For this listing, the lines between the one holding "module simple_fsm(clk, reset, in, out);" and the one holding "go to state 0", inclusive, must be set down exactly.

-- DATA --
* * *

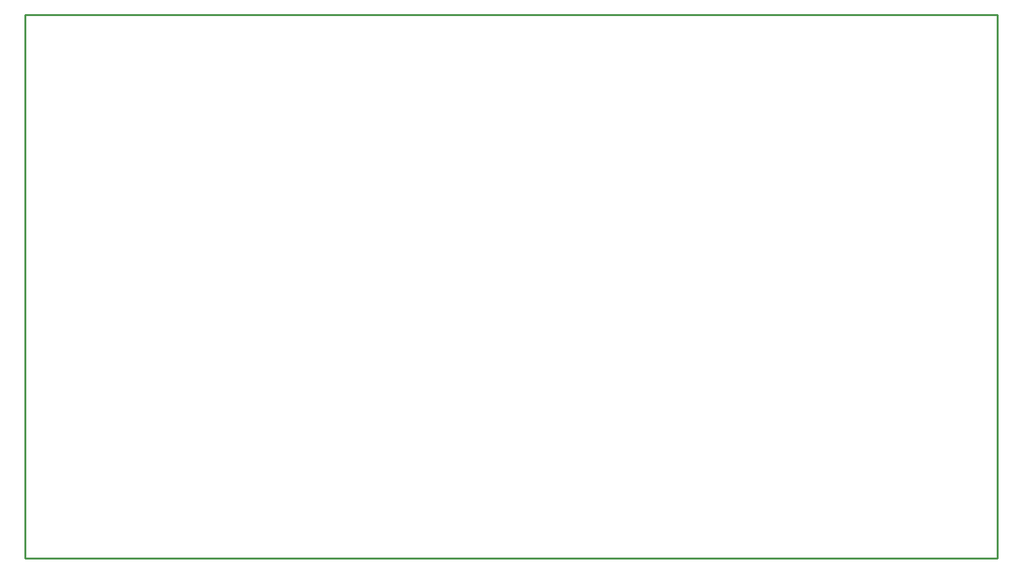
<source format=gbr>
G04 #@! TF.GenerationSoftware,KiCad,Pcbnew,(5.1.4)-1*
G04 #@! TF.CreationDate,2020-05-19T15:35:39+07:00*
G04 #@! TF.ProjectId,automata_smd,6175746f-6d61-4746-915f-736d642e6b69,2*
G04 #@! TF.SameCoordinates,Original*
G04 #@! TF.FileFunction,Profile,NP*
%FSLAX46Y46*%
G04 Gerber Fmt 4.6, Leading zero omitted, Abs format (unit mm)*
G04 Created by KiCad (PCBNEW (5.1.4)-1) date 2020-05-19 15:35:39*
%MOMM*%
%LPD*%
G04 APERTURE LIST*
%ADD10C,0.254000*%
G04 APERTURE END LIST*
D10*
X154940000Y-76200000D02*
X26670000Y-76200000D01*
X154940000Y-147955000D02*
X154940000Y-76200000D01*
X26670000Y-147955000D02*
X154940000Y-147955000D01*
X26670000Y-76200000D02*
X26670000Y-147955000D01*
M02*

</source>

* * *

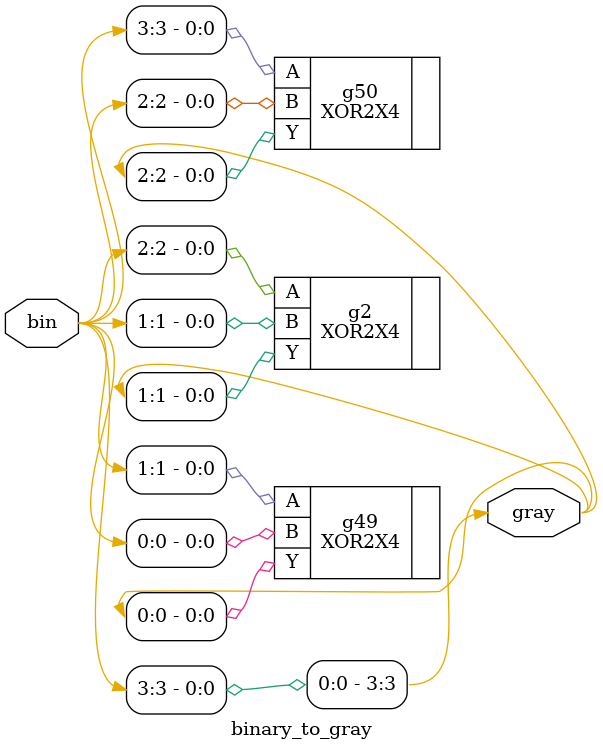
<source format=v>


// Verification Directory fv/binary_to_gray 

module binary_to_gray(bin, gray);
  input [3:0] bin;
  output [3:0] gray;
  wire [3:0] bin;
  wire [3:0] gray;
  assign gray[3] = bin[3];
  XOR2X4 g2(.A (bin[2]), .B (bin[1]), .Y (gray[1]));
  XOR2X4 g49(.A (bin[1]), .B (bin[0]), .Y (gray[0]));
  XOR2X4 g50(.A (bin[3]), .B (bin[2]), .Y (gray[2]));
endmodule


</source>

* * *

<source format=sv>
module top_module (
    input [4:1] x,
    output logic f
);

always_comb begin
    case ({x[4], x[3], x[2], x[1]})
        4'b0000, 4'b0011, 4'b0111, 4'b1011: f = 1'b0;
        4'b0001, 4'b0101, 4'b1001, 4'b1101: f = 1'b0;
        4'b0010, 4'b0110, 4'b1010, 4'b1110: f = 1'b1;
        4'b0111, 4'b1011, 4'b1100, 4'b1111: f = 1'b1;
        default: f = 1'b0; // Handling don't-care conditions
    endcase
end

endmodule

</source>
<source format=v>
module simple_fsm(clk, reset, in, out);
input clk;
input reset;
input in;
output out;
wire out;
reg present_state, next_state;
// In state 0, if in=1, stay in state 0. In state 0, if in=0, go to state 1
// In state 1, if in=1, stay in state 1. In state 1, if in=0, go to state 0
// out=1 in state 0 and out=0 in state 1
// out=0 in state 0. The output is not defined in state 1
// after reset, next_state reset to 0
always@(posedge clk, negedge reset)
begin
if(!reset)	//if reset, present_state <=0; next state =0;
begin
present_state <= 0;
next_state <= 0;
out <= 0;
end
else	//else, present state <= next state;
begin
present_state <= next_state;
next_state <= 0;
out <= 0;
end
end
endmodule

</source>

* * *

-- RESPONSE TO THE EXERCISE --
module simple_fsm(clk, reset, in, out);
input clk;
input reset;
input in;
output out;
wire out;
reg present_state, next_state;
// In state 0, if in=1, stay in state 0. In state 0, if in=0, go to state 1
// In state 1, if in=1, stay in state 1. In state 1, if in=0, go to state 0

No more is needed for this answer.